For students whose catalog year is 2019 or later, selecting from this multidisciplinary list of honors courses will no longer be a requirement. Instead, students will be free to take any number of these classes as Honors College Electives.

A large percentage of students were already electing to take advantage of more of these opportunities than was required. Cconverting these to electives will reframe them more explicitly as opportunities exclusively available to Honors College students, rather than requirements.

Moving Forward

The new curriculum emphasizes a straight-forward approach to degree planning, foregrounds our commitment to civic engagement, and makes visible our unique hands-on opportunities to improve communities.

“One of the best parts of these curriculum adjustments is what degree evaluations could look like,” says Dr.

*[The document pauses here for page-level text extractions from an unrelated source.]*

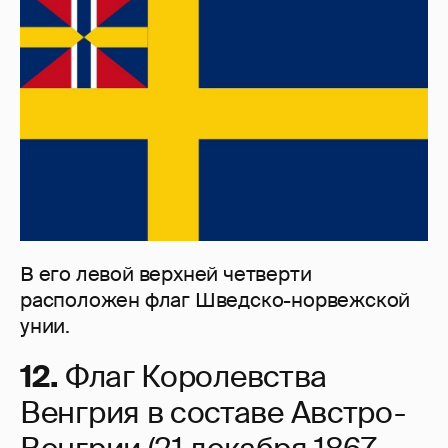
В его левой верхней четверти
расположен флаг Шведско-норвежской
унии.
12.
Флаг Королевства
Венгрия в составе Австро-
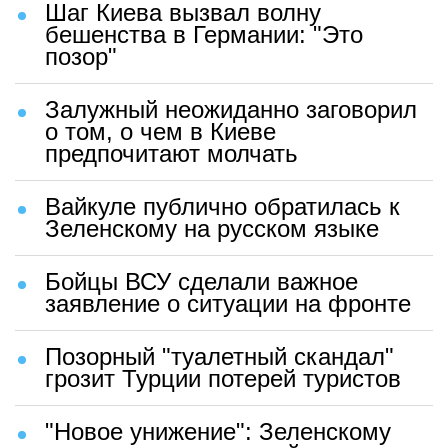
Шаг Киева вызвал волну
бешенства в Германии: "Это
позор"
Залужный неожиданно заговорил
о том, о чем в Киеве
предпочитают молчать
Вайкуле публично обратилась к
Зеленскому на русском языке
Бойцы ВСУ сделали важное
заявление о ситуации на фронте
Позорный "туалетный скандал"
грозит Турции потерей туристов
"Новое унижение": Зеленскому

Allbeck.  “These changes aim to reduce confusion and minimize what Honors College students need to do” to be sure that they have satisfied all of their requirements.  

The coming changes reflect student needs. “Most of these adjustments are informed through firsthand advising experience, with faculty listening to students’ opinions and concerns,” continues Dr. Allbeck, “It’s nice to have a fresh perspective at the 10-year mark.”

As the Honors College nears its 10th anniversary, the new curriculum adjustments celebrate simpler degree planning and excellence in civic engagement.  What do you envision the Honors College curriculum including 10 years from now?